Excerpted text:
DS: Well, as I told you before, the Diesel Study was critical to IARC, the International Agency for Research on Cancer, in classifying diesel exhaust a human carcinogen. That was one of my most important accomplishments in terms of public health impact. In northern New England a number of states (Maine, New Hampshire, Vermont), because of the findings from the New England Bladder Cancer Study, launched campaigns to encourage people to go get their well water tested. Well water is not regulated like public supply water. The results of our study were appearing on billboards. They were on television. And they made national news as well. So, raising the level of awareness in the New England population to this danger was another example of the public health impact of my research.
I’m hopeful that the PFOA work, and the other PFAS work, too, will have a tremendous impact. The work we do leads to regulation. I know that, for example, California EPA is putting in place goals for the levels of PFOA in the water supply. And the driving force behind that is the work we did with kidney cancer and PFOA. So, seeing it translate into regulation where people are protected, that’s the public health impact.
HWT: Wonderful. So, in a way I’ve asked what you are most proud of. I don’t know if there’s anything else you want to add. Because there’s so many things. There’s the work itself. We’ll talk about mentoring. Is there anything you wanted to add?
DS: As I’ve already told you, I’m very proud of the Diesel Study and the accomplishment of prevailing despite 20 years of obstacles provided by the motor vehicle manufacturers of the world. I consider that a tremendous accomplishment. And the New England Bladder Cancer Study as well, with the arsenic in the well water.
HWT: And then I always like to ask the other side, too, in terms of disappointments or setbacks. Is there something that stands out? And was it a learning experience for you?
DS: My disappointments were when I was doing the part-time stint for 16 years, my career slowed down. And it was self-imposed. But nonetheless, I kind of stayed in place. It didn’t feel like my career was progressing. But I knew that one day I would go back, and I would make up for lost time, so I was lucky that I could make up for lost time. Not everyone can. But I guess the lesson to be learned when you feel like that is to just keep going. And if you want something, you keep working at it until you get what you want.
HWT: So, you’ve received a long list of awards, and we’re not going to list them all here. But starting in 1966, you won a New York State Regents Scholarship. And as recently as 2020, you received both the DCEG Tech Transfer Award and the EPICOH Lifetime Achievement Award. So what awards—and you know, I know it might be difficult to pinpoint—but I’m wondering what awards or professional acknowledgements you’ve received have been meaningful to you, or the most meaningful to you, and why.
DS: Well, several of them have been very meaningful to me. I received the NIH Director’s Award after the Diesel Study came out. So that was around 2013. And we were all in the auditorium at NIH for the awards ceremony. And every other group, everyone else that got the award [received] a group award, for team science. I was the only person up there that got an individual award. That really was meaningful. Harold Varmus and Francis Collins gave it to me. So that was a touching moment. And they told me I really deserved it. Whispered it in my ear.

Given information:
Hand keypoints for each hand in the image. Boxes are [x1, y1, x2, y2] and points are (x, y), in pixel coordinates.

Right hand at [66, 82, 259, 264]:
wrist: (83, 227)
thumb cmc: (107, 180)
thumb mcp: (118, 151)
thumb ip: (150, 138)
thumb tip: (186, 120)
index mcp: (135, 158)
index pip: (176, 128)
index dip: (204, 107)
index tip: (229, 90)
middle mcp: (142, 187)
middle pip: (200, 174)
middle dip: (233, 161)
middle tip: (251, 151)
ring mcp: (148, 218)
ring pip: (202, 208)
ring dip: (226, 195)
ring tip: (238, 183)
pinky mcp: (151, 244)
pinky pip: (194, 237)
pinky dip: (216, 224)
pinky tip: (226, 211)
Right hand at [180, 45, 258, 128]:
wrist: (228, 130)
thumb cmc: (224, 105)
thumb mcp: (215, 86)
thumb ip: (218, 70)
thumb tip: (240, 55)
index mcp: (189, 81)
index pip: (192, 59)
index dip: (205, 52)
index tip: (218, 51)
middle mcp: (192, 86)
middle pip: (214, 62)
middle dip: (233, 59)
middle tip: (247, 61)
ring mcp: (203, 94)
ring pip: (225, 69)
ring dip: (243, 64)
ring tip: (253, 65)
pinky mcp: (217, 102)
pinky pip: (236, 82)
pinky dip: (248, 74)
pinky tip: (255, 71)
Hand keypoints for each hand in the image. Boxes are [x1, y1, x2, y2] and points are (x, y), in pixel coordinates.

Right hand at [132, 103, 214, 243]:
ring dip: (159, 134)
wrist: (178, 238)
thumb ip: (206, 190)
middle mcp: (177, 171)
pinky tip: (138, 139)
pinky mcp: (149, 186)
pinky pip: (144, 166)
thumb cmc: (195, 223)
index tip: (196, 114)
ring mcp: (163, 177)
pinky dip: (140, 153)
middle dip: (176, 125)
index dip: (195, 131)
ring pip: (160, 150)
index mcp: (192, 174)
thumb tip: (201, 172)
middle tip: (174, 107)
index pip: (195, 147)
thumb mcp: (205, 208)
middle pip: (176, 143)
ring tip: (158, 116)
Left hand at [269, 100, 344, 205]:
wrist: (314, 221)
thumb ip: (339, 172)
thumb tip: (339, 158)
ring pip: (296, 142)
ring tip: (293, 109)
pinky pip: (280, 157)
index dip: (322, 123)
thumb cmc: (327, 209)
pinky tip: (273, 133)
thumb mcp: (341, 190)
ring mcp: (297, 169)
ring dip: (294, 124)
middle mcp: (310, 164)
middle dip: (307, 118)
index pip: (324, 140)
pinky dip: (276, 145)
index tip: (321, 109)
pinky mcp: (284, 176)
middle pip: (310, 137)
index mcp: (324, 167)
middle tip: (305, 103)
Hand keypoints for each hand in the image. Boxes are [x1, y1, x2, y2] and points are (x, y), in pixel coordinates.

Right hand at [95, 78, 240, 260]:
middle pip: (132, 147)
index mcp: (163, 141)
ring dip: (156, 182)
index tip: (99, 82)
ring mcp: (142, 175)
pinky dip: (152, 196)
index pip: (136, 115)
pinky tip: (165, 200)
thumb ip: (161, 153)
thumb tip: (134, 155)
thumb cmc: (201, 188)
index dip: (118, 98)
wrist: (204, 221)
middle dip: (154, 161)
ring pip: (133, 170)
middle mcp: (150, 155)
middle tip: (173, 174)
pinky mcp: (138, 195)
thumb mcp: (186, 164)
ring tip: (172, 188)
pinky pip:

Problem details:
Extend the interview about cancer research and career awards, starting right after its last line.

Written reply:
DS: The Harvard Alumni Award was also very meaningful. To go back to Harvard and to receive the recognition was very special. There are many stellar alumni from Harvard, as you know. So it was touching to be singled out in that way.
HWT: What does it mean to you to be an elected member of the American Epidemiological Society, and a fellow of the American College of Epidemiology?
DS: Well, so the American Epidemiologic Society is particularly meaningful, because it’s an elite group of American epidemiologists. That is what it is. You have to be sponsored by others to be accepted. You don’t join it. They invite you. I’ve been in that society for quite a few years. And it’s an honor to be a part of that society. Many epidemiologists in that society are in the infectious disease world. There aren’t that many cancer epidemiologists, there are some. But people like [Anthony] Tony Fauci [Director NIH-NIAID], they’re all in that society. So, it’s an honor to be a part of it.
HWT: And then I wanted to ask you, you know, when you first started—sort of going back and looking at your whole career—what your work has been built upon, specific to both biostatistics and epidemiology. You talked about the technology in the early days, for example. But what about the work itself? We talked about 1971, the Cancer Act passed, and there was money. But do you have a notion of what you sort of, you know, people are always building on work that’s happened, and then upon that and upon that. Are there people who you think about, historical figures? Or what was your work built upon, in other words?
DS: Well, in epidemiology, oftentimes each finding leads to the next study. So, you build upon your own research, as I said, for example, on bladder cancer, starting with the National Bladder Cancer Study. Then I conducted the Spanish Bladder Cancer Study. Then I did the New England Bladder Cancer Study. They were all designed to learn more about what causes bladder cancer. And findings in one study need to be replicated in a different study population. So, you do studies in different places and see if you replicate your own findings. So it’s really part of the process. That’s how epidemiologists do research. In the same way, the diesel work led to my interest in air pollution and conducting the study of ultrafine particles in southern California and lung cancer.
HWT: Building on that a little bit, what were the other bladder cancer studies, for example, that came before yours? Were there any that were of interest to you that influenced your work, in other words?
DS: I’ve been doing it for so many decades that you’re asking me to reach back into ancient history. Sure. There was work done initially in bladder cancer by an epidemiologist who was at Harvard, was one of my professors at the time, Phil Cole. And Bob Hoover was his student. Bob Hoover was my mentor. Phil Cole had come up with the notion that we should not be studying what occupation people work in and its relation to cancer, but rather the specific exposures that workers had and evaluate the cancer risks of those exposures. He introduced this idea of exposure orientation. I believe I’m crediting him accurately. It was his idea. And Bob Hoover actually collaborated with Bob on this initial work. It was not his dissertation. I became a doctoral student while Bob Hoover was finishing up his dissertation. So yes, that work had a profound influence. Phil Cole’s idea of focusing on the exposure. That’s what’s causing the cancer, not a person’s job title. For example, it’s not that a person is a truck driver. But what is it? Is it that he’s being exposed to diesel exhaust? Is it something else? That idea had a profound influence on my later research.
HWT: Thank you for that. Anything at all that you want to add? I have some questions about other areas of your career in terms of teaching. I have a couple of questions, and some other questions about mentoring. But do you have anything to add in terms of your career over time or any specific moment? Any research study? We’ve talked about several. Anything at all.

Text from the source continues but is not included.